Two IMATs are deployed to Oregon to support state operations, and FEMA has deployed five Urban Search and Rescue (US&R) teams along with other specialized teams from federal partners to provide support. Additionally, two Mobile Emergency Response Support (MERS) units are deployed to Oregon, providing communications support for command and control of federal resources in support of the IST and US&R Teams.
Public safety is the No.1 priority: residents in at-risk areas should follow local officials’ instructions and be ready to take action.
- An Oregon Wildfire Resource Website has been created to help Oregonians stay informed at wildfire.oregon.gov.
- Know your evacuation levels! Level 1 – Be Ready. Level 2 – Be Set. Level 3 – Leave Immediately. DO NOT return to the fire area until officials give the OK.
- If you are in an evacuation zone, heed warnings and follow local official recommendations without delay.
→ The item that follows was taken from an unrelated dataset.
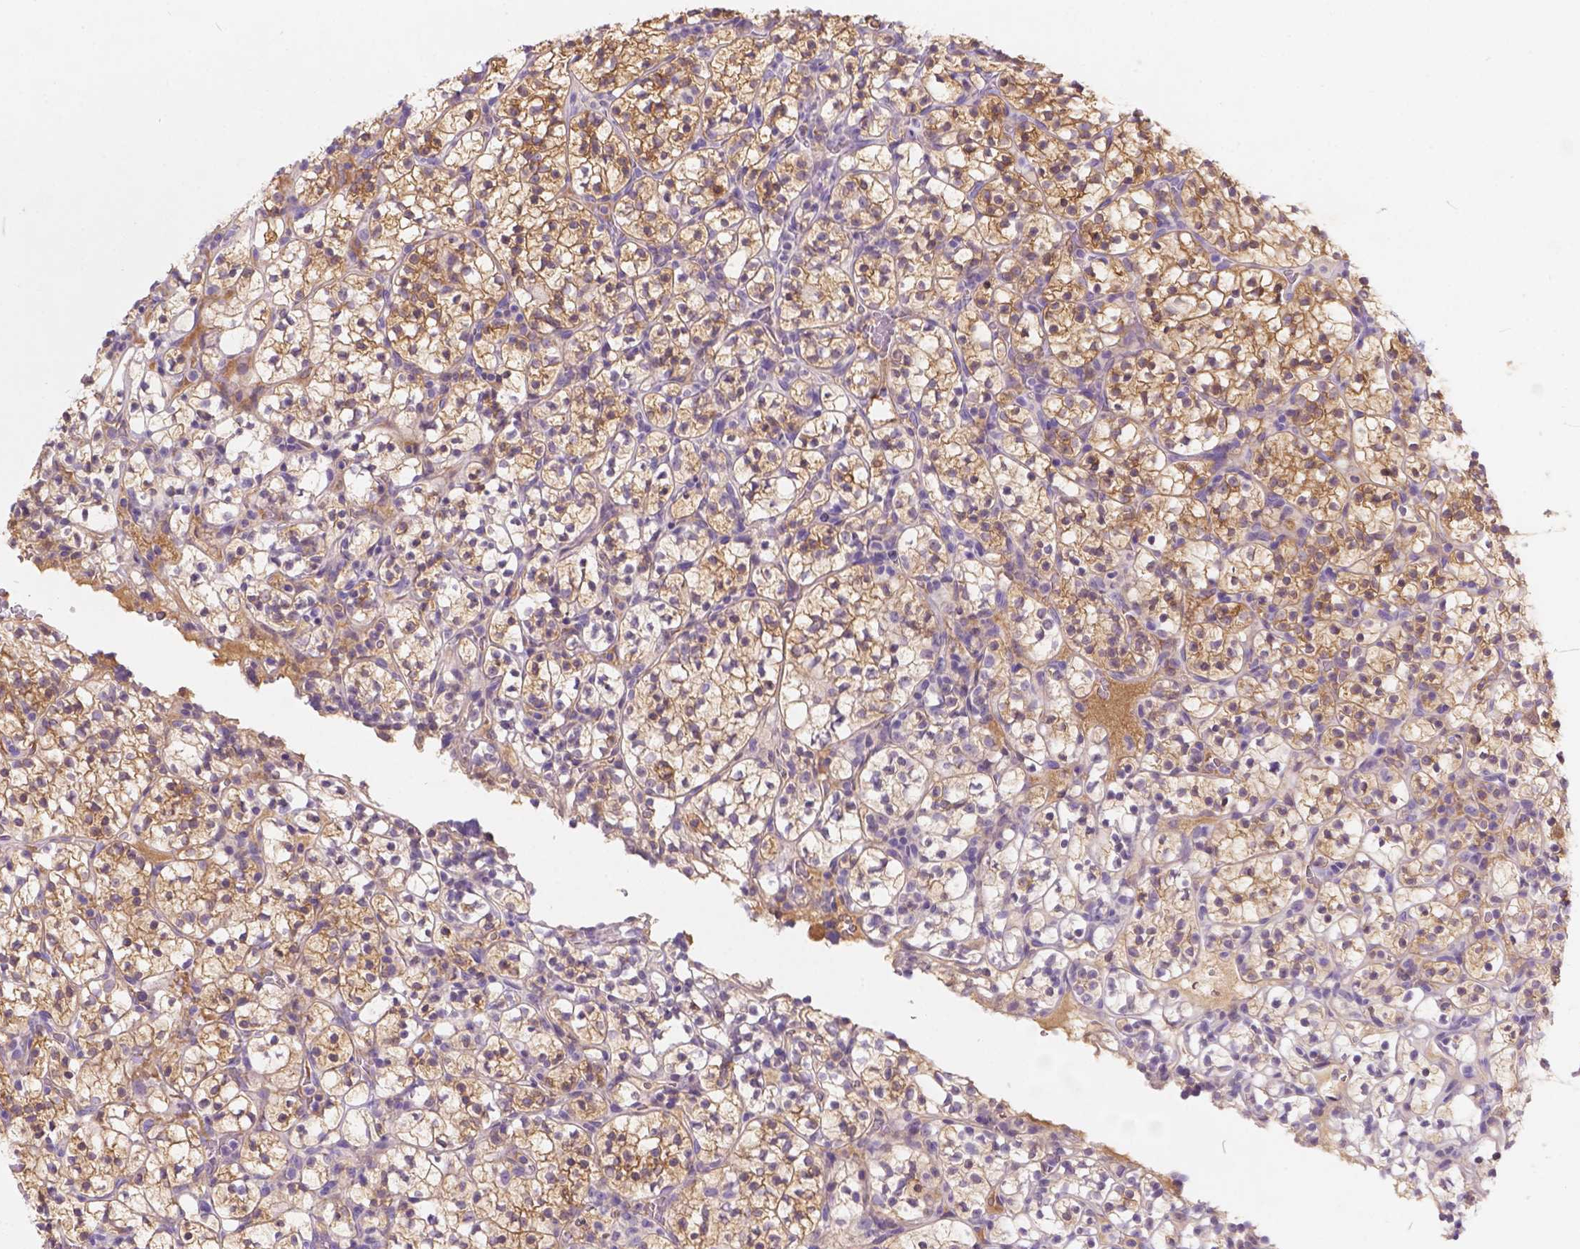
{"staining": {"intensity": "moderate", "quantity": ">75%", "location": "cytoplasmic/membranous"}, "tissue": "renal cancer", "cell_type": "Tumor cells", "image_type": "cancer", "snomed": [{"axis": "morphology", "description": "Adenocarcinoma, NOS"}, {"axis": "topography", "description": "Kidney"}], "caption": "Immunohistochemistry (IHC) image of neoplastic tissue: human adenocarcinoma (renal) stained using IHC demonstrates medium levels of moderate protein expression localized specifically in the cytoplasmic/membranous of tumor cells, appearing as a cytoplasmic/membranous brown color.", "gene": "PEX11G", "patient": {"sex": "female", "age": 89}}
- Local evacuation information can be found on the OEM Wildfire dashboard. Information is ever-changing, so continue to check back for updated content.
- Check with your county office of emergency management to sign up for local emergency alerts.
- If you are in a safe place, you can help by staying home and off the road.
- The American Red Cross is operating several Temporary Evacuation Points where evacuees can go for information and assistance. Locations change with the need. Community members who need assistance can contact 2-1-1.
- If you are affected by the Oregon wildfires, contact your insurance company as soon as possible to discuss homeowner insurance policies and wildfire coverage. The Oregon Insurance Commission has insurance resources available online.
- Register for the Red Cross Safe and Well program at safeandwell.communityos.org.
- Oregonians and others asking how to help, you can donate to response organizations. Visit ORVOAD.org.
- Amid wildfire, smoke and erratic weather, the COVID-19 pandemic is still rampant. Face coverings are required in all parts of the state and Oregonians are reminded to maintain social distancing and wash hands frequently.